Overview
Civilization is often defined by “settling down” (cities, agriculture). Nomads are the people who refused to settle. For thousands of years, they have lived on the margins of empires—Mongols, Bedouins, Roma. Anthropology studies their unique social structures, which are designed for mobility, flexibility, and independence from the state.
Core Idea
The core idea is mobility as a resource. If there is a drought here, you move there. If a tax collector comes, you leave. Mobility provides security. However, the modern state hates nomads because they are hard to tax, count, and control. The history of nomadism is a history of conflict with the State.
Formal Definition
A community without fixed habitation which regularly moves to and from the same areas.
- Pastoral Nomads: Depend on domesticated livestock (camels, yaks, sheep) and move to find grass/water.
- Hunter-Gatherers: Move to find wild food.
- Peripatetic Nomads: Move to offer services (crafts, trade) to settled populations (e.g., the Roma/Gypsies).
Intuition
Imagine living in a house that you can pack up in an hour and put on a camel. You own very little stuff because stuff is heavy. Your wealth is in your animals (which walk themselves). Your “map” of the world is not property lines, but routes and water holes. You value freedom over comfort.
Examples
- The Mongols: The most famous nomads. Their mobility allowed them to conquer the world (they could travel faster than any army).
- The Bedouin: Arab pastoralists of the desert. Their code of hospitality and tribal honor is rooted in the harshness of the desert life.
- Digital Nomads: A modern metaphor. People who work online and move from country to country. While different (they rely on hotels, not tents), they share the rejection of fixed roots and the valuation of flexibility.
Common Misconceptions
- They wander aimlessly: Nomads usually follow strict, traditional migration routes (transhumance) based on the seasons. They know exactly where they are going.
- They are poor: Many pastoral nomads are wealthy in animals. They just don’t have “consumer goods.”
Related Concepts
- Segmentary Lineage: A social structure common among nomads (e.g., the Nuer). “Me against my brother; me and my brother against my cousin; me and my cousin against the stranger.” It allows them to unite for war and disperse for peace without a king.
- The State: Deleuze and Guattari (“Nomadology”) theorized the “War Machine” of the nomad as the opposite of the State apparatus.
- Sedentarization: The forced settlement of nomads by governments (e.g., the Soviet Union forcing Kazakhs onto collective farms), often leading to cultural destruction.
Applications
- Refugee Studies: Understanding the trauma of forced displacement vs. the culture of voluntary mobility.

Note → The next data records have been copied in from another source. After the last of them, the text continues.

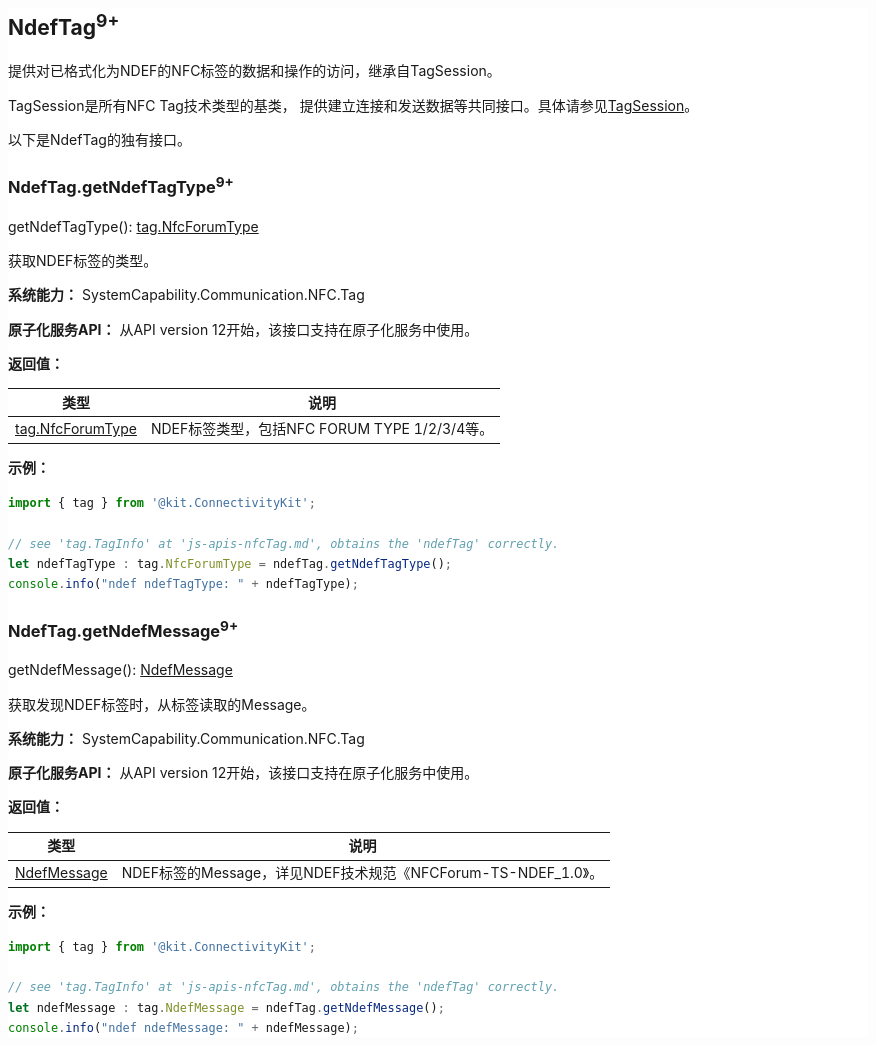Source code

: ## NdefTag<sup>9+</sup>

提供对已格式化为NDEF的NFC标签的数据和操作的访问，继承自TagSession。

TagSession是所有NFC Tag技术类型的基类， 提供建立连接和发送数据等共同接口。具体请参见[TagSession](js-apis-tagSession.md)。

以下是NdefTag的独有接口。

### NdefTag.getNdefTagType<sup>9+</sup>

getNdefTagType(): [tag.NfcForumType](js-apis-nfcTag.md#nfcforumtype9)

获取NDEF标签的类型。

**系统能力：** SystemCapability.Communication.NFC.Tag

**原子化服务API：** 从API version 12开始，该接口支持在原子化服务中使用。

**返回值：**

| **类型** | **说明**                             |
| ------------------ | --------------------------|
| [tag.NfcForumType](js-apis-nfcTag.md#nfcforumtype9) | NDEF标签类型，包括NFC FORUM TYPE 1/2/3/4等。|

**示例：**

```js
import { tag } from '@kit.ConnectivityKit';

// see 'tag.TagInfo' at 'js-apis-nfcTag.md', obtains the 'ndefTag' correctly.
let ndefTagType : tag.NfcForumType = ndefTag.getNdefTagType();
console.info("ndef ndefTagType: " + ndefTagType);
```

### NdefTag.getNdefMessage<sup>9+</sup>

getNdefMessage(): [NdefMessage](#ndefmessage9)

获取发现NDEF标签时，从标签读取的Message。

**系统能力：** SystemCapability.Communication.NFC.Tag

**原子化服务API：** 从API version 12开始，该接口支持在原子化服务中使用。

**返回值：**

| **类型** | **说明**                             |
| ------------------ | --------------------------|
| [NdefMessage](#ndefmessage9)  | NDEF标签的Message，详见NDEF技术规范《NFCForum-TS-NDEF_1.0》。|

**示例：**
```js
import { tag } from '@kit.ConnectivityKit';

// see 'tag.TagInfo' at 'js-apis-nfcTag.md', obtains the 'ndefTag' correctly.
let ndefMessage : tag.NdefMessage = ndefTag.getNdefMessage();
console.info("ndef ndefMessage: " + ndefMessage);
```
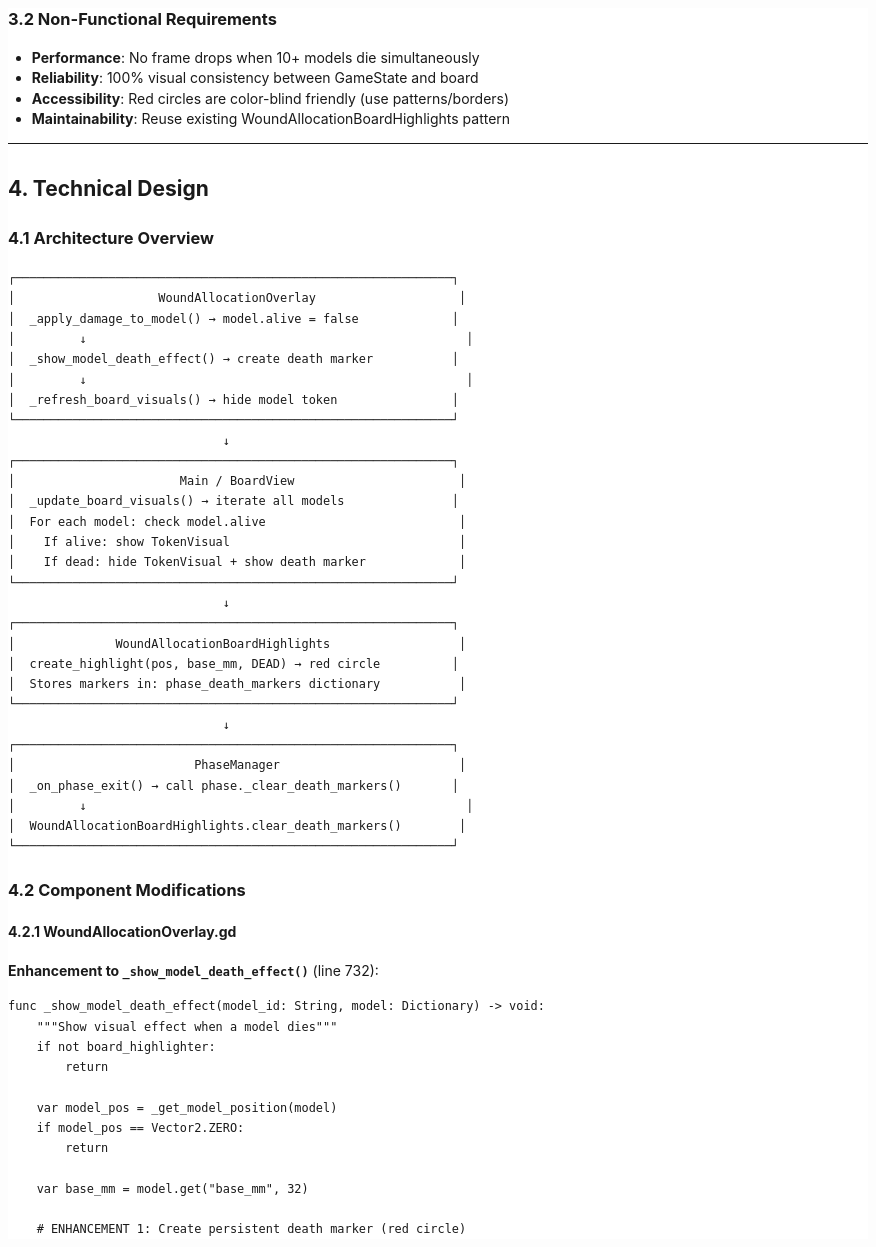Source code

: ### 3.2 Non-Functional Requirements

- **Performance**: No frame drops when 10+ models die simultaneously
- **Reliability**: 100% visual consistency between GameState and board
- **Accessibility**: Red circles are color-blind friendly (use patterns/borders)
- **Maintainability**: Reuse existing WoundAllocationBoardHighlights pattern

---

## 4. Technical Design

### 4.1 Architecture Overview

```
┌─────────────────────────────────────────────────────────────┐
│                    WoundAllocationOverlay                    │
│  _apply_damage_to_model() → model.alive = false             │
│         ↓                                                     │
│  _show_model_death_effect() → create death marker           │
│         ↓                                                     │
│  _refresh_board_visuals() → hide model token                │
└─────────────────────────────────────────────────────────────┘
                              ↓
┌─────────────────────────────────────────────────────────────┐
│                       Main / BoardView                       │
│  _update_board_visuals() → iterate all models               │
│  For each model: check model.alive                           │
│    If alive: show TokenVisual                                │
│    If dead: hide TokenVisual + show death marker             │
└─────────────────────────────────────────────────────────────┘
                              ↓
┌─────────────────────────────────────────────────────────────┐
│              WoundAllocationBoardHighlights                  │
│  create_highlight(pos, base_mm, DEAD) → red circle          │
│  Stores markers in: phase_death_markers dictionary           │
└─────────────────────────────────────────────────────────────┘
                              ↓
┌─────────────────────────────────────────────────────────────┐
│                         PhaseManager                         │
│  _on_phase_exit() → call phase._clear_death_markers()       │
│         ↓                                                     │
│  WoundAllocationBoardHighlights.clear_death_markers()        │
└─────────────────────────────────────────────────────────────┘
```

### 4.2 Component Modifications

#### 4.2.1 WoundAllocationOverlay.gd

**Enhancement to `_show_model_death_effect()`** (line 732):

```gdscript
func _show_model_death_effect(model_id: String, model: Dictionary) -> void:
	"""Show visual effect when a model dies"""
	if not board_highlighter:
		return

	var model_pos = _get_model_position(model)
	if model_pos == Vector2.ZERO:
		return

	var base_mm = model.get("base_mm", 32)

	# ENHANCEMENT 1: Create persistent death marker (red circle)
```
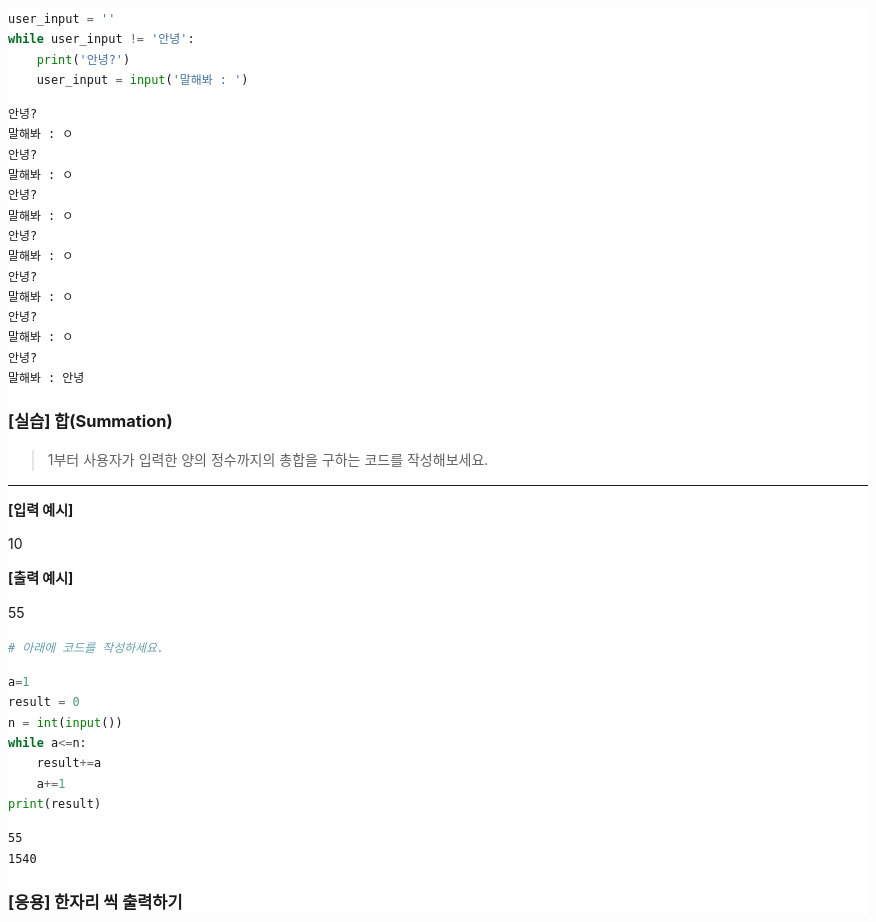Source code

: 
```python
user_input = ''
while user_input != '안녕':
    print('안녕?')
    user_input = input('말해봐 : ')
```

    안녕?
    말해봐 : ㅇ
    안녕?
    말해봐 : ㅇ
    안녕?
    말해봐 : ㅇ
    안녕?
    말해봐 : ㅇ
    안녕?
    말해봐 : ㅇ
    안녕?
    말해봐 : ㅇ
    안녕?
    말해봐 : 안녕
    

### [실습] 합(Summation)

> 1부터 사용자가 입력한 양의 정수까지의 총합을 구하는 코드를 작성해보세요.

---
**[입력 예시]**

10

**[출력 예시]**

55


```python
# 아래에 코드를 작성하세요.
```


```python
a=1
result = 0
n = int(input())
while a<=n:
    result+=a
    a+=1
print(result)
```

    55
    1540
    

### [응용] 한자리 씩 출력하기
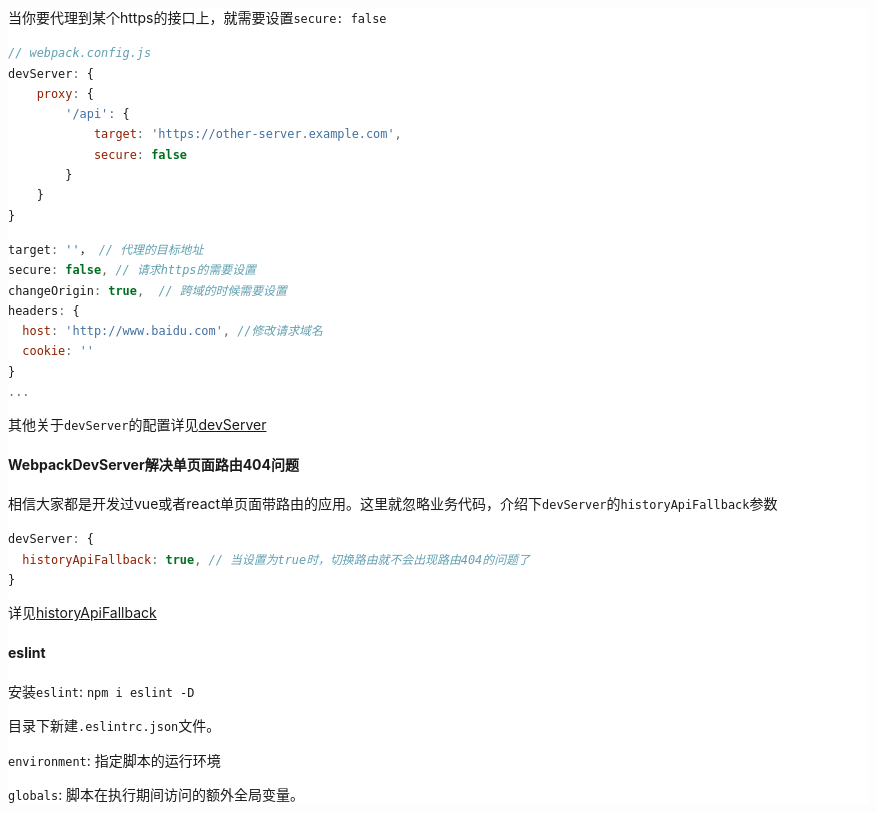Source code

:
 ```javascript
```

当你要代理到某个https的接口上，就需要设置`secure: false`

```javascript
// webpack.config.js
devServer: {
    proxy: {
        '/api': {
            target: 'https://other-server.example.com',
            secure: false
        }
    }
}
```



```javascript
target: ''， // 代理的目标地址
secure: false, // 请求https的需要设置
changeOrigin: true,  // 跨域的时候需要设置
headers: {
  host: 'http://www.baidu.com', //修改请求域名
  cookie: ''
}
...
```

其他关于`devServer`的配置详见[devServer](<https://webpack.js.org/configuration/dev-server#devserverproxy>)



#### WebpackDevServer解决单页面路由404问题

相信大家都是开发过vue或者react单页面带路由的应用。这里就忽略业务代码，介绍下`devServer`的`historyApiFallback`参数

```javascript
devServer: {
  historyApiFallback: true, // 当设置为true时，切换路由就不会出现路由404的问题了
}
```

详见[historyApiFallback](<https://webpack.js.org/configuration/dev-server#devserverhistoryapifallback>)





#### eslint

安装`eslint`: `npm i eslint -D`

目录下新建`.eslintrc.json`文件。



`environment`: 指定脚本的运行环境

`globals`: 脚本在执行期间访问的额外全局变量。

- Architecture: Designing “nomadic” structures (tents, modular housing) for disaster relief or festivals.
Criticism / Limitations
- Romanticization: Westerners often romanticize the “free” nomad, ignoring the hardships of the life and the rigid social controls within the tribe.
- Conflict: Nomads often clash with farmers over land use (e.g., cattle herders vs. crop growers in Nigeria), which is exacerbated by climate change.
Further Reading
- Evans-Pritchard, E.E. The Nuer. 1940.
- Chatwin, Bruce. The Songlines. 1987. (A literary exploration of Aboriginal nomadism).
- Scott, James C. The Art of Not Being Governed. 2009. (On people fleeing the state into the hills).